# ASSIGNMENT
Set down exactly the lines in the records below that run from the line with "Get an FPGA Board" to the line with "The ChipWhisperer CW340 OpenTitan Kit is", inclusive, and nothing more.

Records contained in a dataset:

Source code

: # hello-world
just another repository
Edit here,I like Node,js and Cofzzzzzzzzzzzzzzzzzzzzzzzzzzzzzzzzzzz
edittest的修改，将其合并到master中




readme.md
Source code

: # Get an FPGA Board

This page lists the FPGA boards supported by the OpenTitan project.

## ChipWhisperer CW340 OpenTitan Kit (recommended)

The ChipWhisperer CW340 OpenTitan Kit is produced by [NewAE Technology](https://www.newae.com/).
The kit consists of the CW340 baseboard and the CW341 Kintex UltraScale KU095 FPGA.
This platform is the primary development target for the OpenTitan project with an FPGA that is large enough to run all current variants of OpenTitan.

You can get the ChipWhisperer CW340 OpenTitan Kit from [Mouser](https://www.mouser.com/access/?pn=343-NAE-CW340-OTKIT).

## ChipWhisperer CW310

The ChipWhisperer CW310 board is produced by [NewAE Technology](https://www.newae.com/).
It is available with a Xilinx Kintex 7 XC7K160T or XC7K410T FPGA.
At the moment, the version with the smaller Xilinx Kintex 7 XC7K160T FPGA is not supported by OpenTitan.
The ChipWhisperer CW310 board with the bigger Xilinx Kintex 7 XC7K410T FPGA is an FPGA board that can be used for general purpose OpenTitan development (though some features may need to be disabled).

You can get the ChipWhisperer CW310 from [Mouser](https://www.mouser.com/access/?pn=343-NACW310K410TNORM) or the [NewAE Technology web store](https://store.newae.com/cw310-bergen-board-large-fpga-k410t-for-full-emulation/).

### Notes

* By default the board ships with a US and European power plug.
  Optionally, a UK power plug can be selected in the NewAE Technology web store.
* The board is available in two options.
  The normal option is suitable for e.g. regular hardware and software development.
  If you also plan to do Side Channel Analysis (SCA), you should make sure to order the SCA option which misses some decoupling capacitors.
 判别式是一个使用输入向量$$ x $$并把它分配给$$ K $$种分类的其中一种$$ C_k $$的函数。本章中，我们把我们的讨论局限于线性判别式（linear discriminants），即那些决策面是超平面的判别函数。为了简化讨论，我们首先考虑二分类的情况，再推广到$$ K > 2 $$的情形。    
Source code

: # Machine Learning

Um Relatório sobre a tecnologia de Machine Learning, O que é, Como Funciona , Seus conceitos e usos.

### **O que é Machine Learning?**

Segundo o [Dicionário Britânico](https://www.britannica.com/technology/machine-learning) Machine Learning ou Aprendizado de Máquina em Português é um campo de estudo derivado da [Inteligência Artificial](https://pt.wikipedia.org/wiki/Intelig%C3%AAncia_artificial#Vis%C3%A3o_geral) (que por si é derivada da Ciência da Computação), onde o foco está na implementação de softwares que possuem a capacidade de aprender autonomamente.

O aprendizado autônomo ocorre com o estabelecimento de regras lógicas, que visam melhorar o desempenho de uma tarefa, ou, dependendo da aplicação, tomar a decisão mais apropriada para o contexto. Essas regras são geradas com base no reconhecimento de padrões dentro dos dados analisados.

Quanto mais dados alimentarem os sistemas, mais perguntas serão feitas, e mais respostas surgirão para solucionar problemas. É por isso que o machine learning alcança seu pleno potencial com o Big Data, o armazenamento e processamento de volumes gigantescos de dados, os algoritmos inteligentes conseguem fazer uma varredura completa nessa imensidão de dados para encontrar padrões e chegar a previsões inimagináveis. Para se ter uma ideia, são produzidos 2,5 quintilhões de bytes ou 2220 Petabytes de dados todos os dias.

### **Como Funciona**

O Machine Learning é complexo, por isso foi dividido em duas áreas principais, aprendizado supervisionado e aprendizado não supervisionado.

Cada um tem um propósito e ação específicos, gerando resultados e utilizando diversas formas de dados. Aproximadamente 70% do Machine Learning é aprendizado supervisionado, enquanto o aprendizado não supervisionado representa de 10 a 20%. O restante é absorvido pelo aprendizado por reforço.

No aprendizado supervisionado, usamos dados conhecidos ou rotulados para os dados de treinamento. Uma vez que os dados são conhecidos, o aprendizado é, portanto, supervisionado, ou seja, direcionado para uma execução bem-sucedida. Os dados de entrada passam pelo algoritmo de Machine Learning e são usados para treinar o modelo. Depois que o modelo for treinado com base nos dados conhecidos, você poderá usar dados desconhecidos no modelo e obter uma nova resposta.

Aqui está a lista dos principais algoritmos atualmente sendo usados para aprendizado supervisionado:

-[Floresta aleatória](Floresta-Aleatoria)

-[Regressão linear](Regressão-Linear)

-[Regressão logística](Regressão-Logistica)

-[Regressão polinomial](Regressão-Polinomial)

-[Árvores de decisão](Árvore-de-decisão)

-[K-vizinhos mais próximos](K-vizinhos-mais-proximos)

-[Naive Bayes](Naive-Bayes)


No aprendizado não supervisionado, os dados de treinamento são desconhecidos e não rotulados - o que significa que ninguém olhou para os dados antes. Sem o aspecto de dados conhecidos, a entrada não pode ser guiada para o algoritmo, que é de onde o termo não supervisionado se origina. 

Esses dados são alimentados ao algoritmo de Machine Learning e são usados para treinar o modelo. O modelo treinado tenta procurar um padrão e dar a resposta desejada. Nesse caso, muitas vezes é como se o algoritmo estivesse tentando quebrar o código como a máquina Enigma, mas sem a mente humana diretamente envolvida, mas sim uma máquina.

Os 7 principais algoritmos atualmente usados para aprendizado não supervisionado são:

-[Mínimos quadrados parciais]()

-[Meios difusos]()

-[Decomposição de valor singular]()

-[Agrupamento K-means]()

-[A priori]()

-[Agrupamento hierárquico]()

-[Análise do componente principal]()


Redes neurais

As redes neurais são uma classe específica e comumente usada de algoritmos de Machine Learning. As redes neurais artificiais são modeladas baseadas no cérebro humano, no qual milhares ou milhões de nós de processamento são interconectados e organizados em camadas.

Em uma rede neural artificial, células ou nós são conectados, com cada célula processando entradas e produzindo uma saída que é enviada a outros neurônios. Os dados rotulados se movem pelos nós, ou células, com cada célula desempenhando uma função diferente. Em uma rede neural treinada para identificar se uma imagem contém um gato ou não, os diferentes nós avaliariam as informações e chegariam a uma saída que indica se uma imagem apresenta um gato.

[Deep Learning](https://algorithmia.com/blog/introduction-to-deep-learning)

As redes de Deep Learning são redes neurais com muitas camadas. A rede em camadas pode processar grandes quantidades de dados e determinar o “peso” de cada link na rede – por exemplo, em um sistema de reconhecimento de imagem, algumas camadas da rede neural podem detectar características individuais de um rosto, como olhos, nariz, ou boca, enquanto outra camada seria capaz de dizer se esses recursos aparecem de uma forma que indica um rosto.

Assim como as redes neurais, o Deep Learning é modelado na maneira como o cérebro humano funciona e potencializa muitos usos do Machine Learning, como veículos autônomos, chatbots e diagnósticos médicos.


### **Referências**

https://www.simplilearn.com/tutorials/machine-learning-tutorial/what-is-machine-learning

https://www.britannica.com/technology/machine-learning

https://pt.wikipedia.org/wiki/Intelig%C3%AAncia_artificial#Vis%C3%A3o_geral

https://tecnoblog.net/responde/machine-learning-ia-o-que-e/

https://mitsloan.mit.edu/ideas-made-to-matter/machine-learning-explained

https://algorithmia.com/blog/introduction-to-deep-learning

# ANSWER SPACE
: # Get an FPGA Board

This page lists the FPGA boards supported by the OpenTitan project.

## ChipWhisperer CW340 OpenTitan Kit (recommended)

The ChipWhisperer CW340 OpenTitan Kit is produced by [NewAE Technology](https://www.newae.com/).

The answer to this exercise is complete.